PROBLEM TO SOLVE – Switch every "chart" in the records below to "graph" and write the records out again, keeping everything else unchanged.

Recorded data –

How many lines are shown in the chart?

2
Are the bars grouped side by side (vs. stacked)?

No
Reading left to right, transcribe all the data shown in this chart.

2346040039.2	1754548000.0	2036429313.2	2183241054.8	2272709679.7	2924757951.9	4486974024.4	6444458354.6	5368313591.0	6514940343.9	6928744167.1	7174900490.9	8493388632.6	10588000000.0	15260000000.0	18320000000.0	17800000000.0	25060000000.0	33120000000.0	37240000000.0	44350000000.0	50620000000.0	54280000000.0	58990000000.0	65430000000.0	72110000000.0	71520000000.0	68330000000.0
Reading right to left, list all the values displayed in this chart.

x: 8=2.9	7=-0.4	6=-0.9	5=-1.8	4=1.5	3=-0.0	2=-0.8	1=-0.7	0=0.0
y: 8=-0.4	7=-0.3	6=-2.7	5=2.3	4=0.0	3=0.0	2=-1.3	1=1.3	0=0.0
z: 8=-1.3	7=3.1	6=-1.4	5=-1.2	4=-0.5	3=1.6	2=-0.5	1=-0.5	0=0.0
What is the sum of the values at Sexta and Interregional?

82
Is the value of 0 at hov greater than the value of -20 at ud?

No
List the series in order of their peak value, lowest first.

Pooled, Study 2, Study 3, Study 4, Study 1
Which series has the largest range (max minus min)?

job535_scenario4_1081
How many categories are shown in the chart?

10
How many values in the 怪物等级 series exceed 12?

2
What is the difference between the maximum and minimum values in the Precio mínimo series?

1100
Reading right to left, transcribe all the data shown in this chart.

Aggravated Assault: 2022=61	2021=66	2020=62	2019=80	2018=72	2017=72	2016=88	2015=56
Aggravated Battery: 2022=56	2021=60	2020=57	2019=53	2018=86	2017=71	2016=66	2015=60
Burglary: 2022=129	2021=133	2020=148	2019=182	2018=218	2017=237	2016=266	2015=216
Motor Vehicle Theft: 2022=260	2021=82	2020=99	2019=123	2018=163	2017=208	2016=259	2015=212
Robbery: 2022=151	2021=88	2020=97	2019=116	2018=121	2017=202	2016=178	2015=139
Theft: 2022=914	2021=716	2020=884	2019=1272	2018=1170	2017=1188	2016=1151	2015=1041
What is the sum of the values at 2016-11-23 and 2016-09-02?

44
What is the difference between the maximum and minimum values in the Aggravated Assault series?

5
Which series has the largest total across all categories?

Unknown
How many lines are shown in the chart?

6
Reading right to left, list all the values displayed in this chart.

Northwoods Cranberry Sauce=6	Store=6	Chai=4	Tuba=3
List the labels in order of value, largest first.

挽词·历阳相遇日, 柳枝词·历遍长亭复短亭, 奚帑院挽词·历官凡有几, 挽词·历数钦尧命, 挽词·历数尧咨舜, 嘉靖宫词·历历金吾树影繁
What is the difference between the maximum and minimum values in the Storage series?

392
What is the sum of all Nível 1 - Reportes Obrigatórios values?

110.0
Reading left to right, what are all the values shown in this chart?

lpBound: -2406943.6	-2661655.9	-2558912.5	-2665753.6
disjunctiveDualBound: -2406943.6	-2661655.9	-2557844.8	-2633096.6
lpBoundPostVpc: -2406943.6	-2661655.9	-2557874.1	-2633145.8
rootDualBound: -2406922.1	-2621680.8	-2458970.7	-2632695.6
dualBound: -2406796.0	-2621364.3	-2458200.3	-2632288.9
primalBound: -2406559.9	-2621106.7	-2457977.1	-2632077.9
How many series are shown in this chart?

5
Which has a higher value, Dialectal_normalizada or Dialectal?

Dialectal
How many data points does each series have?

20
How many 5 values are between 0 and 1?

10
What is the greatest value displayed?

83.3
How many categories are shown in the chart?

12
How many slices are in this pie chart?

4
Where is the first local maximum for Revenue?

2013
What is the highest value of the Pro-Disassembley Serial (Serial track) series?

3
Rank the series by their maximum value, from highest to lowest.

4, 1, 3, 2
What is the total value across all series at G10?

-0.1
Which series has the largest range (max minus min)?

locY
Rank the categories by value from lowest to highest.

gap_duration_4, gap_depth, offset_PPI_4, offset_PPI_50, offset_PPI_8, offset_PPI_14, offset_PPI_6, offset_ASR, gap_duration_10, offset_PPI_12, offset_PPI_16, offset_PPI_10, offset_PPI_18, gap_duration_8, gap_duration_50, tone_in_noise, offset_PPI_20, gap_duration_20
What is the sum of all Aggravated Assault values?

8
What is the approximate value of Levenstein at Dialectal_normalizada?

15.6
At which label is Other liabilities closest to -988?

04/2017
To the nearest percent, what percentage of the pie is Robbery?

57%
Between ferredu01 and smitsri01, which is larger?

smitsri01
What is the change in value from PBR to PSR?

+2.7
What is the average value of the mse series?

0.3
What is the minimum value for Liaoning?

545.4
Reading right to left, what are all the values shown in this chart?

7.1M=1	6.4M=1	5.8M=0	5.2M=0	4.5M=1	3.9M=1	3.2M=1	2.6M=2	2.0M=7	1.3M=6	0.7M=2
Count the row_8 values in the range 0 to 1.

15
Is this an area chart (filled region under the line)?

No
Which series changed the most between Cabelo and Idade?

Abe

RESPONSE BOX –
How many lines are shown in the graph?

2
Are the bars grouped side by side (vs. stacked)?

No
Reading left to right, transcribe all the data shown in this graph.

2346040039.2	1754548000.0	2036429313.2	2183241054.8	2272709679.7	2924757951.9	4486974024.4	6444458354.6	5368313591.0	6514940343.9	6928744167.1	7174900490.9	8493388632.6	10588000000.0	15260000000.0	18320000000.0	17800000000.0	25060000000.0	33120000000.0	37240000000.0	44350000000.0	50620000000.0	54280000000.0	58990000000.0	65430000000.0	72110000000.0	71520000000.0	68330000000.0
Reading right to left, list all the values displayed in this graph.

x: 8=2.9	7=-0.4	6=-0.9	5=-1.8	4=1.5	3=-0.0	2=-0.8	1=-0.7	0=0.0
y: 8=-0.4	7=-0.3	6=-2.7	5=2.3	4=0.0	3=0.0	2=-1.3	1=1.3	0=0.0
z: 8=-1.3	7=3.1	6=-1.4	5=-1.2	4=-0.5	3=1.6	2=-0.5	1=-0.5	0=0.0
What is the sum of the values at Sexta and Interregional?

82
Is the value of 0 at hov greater than the value of -20 at ud?

No
List the series in order of their peak value, lowest first.

Pooled, Study 2, Study 3, Study 4, Study 1
Which series has the largest range (max minus min)?

job535_scenario4_1081
How many categories are shown in the graph?

10
How many values in the 怪物等级 series exceed 12?

2
What is the difference between the maximum and minimum values in the Precio mínimo series?

1100
Reading right to left, transcribe all the data shown in this graph.

Aggravated Assault: 2022=61	2021=66	2020=62	2019=80	2018=72	2017=72	2016=88	2015=56
Aggravated Battery: 2022=56	2021=60	2020=57	2019=53	2018=86	2017=71	2016=66	2015=60
Burglary: 2022=129	2021=133	2020=148	2019=182	2018=218	2017=237	2016=266	2015=216
Motor Vehicle Theft: 2022=260	2021=82	2020=99	2019=123	2018=163	2017=208	2016=259	2015=212
Robbery: 2022=151	2021=88	2020=97	2019=116	2018=121	2017=202	2016=178	2015=139
Theft: 2022=914	2021=716	2020=884	2019=1272	2018=1170	2017=1188	2016=1151	2015=1041
What is the sum of the values at 2016-11-23 and 2016-09-02?

44
What is the difference between the maximum and minimum values in the Aggravated Assault series?

5
Which series has the largest total across all categories?

Unknown
How many lines are shown in the graph?

6
Reading right to left, list all the values displayed in this graph.

Northwoods Cranberry Sauce=6	Store=6	Chai=4	Tuba=3
List the labels in order of value, largest first.

挽词·历阳相遇日, 柳枝词·历遍长亭复短亭, 奚帑院挽词·历官凡有几, 挽词·历数钦尧命, 挽词·历数尧咨舜, 嘉靖宫词·历历金吾树影繁
What is the difference between the maximum and minimum values in the Storage series?

392
What is the sum of all Nível 1 - Reportes Obrigatórios values?

110.0
Reading left to right, what are all the values shown in this graph?

lpBound: -2406943.6	-2661655.9	-2558912.5	-2665753.6
disjunctiveDualBound: -2406943.6	-2661655.9	-2557844.8	-2633096.6
lpBoundPostVpc: -2406943.6	-2661655.9	-2557874.1	-2633145.8
rootDualBound: -2406922.1	-2621680.8	-2458970.7	-2632695.6
dualBound: -2406796.0	-2621364.3	-2458200.3	-2632288.9
primalBound: -2406559.9	-2621106.7	-2457977.1	-2632077.9
How many series are shown in this graph?

5
Which has a higher value, Dialectal_normalizada or Dialectal?

Dialectal
How many data points does each series have?

20
How many 5 values are between 0 and 1?

10
What is the greatest value displayed?

83.3
How many categories are shown in the graph?

12
How many slices are in this pie graph?

4
Where is the first local maximum for Revenue?

2013
What is the highest value of the Pro-Disassembley Serial (Serial track) series?

3
Rank the series by their maximum value, from highest to lowest.

4, 1, 3, 2
What is the total value across all series at G10?

-0.1
Which series has the largest range (max minus min)?

locY
Rank the categories by value from lowest to highest.

gap_duration_4, gap_depth, offset_PPI_4, offset_PPI_50, offset_PPI_8, offset_PPI_14, offset_PPI_6, offset_ASR, gap_duration_10, offset_PPI_12, offset_PPI_16, offset_PPI_10, offset_PPI_18, gap_duration_8, gap_duration_50, tone_in_noise, offset_PPI_20, gap_duration_20
What is the sum of all Aggravated Assault values?

8
What is the approximate value of Levenstein at Dialectal_normalizada?

15.6
At which label is Other liabilities closest to -988?

04/2017
To the nearest percent, what percentage of the pie is Robbery?

57%
Between ferredu01 and smitsri01, which is larger?

smitsri01
What is the change in value from PBR to PSR?

+2.7
What is the average value of the mse series?

0.3
What is the minimum value for Liaoning?

545.4
Reading right to left, what are all the values shown in this graph?

7.1M=1	6.4M=1	5.8M=0	5.2M=0	4.5M=1	3.9M=1	3.2M=1	2.6M=2	2.0M=7	1.3M=6	0.7M=2
Count the row_8 values in the range 0 to 1.

15
Is this an area graph (filled region under the line)?

No
Which series changed the most between Cabelo and Idade?

Abe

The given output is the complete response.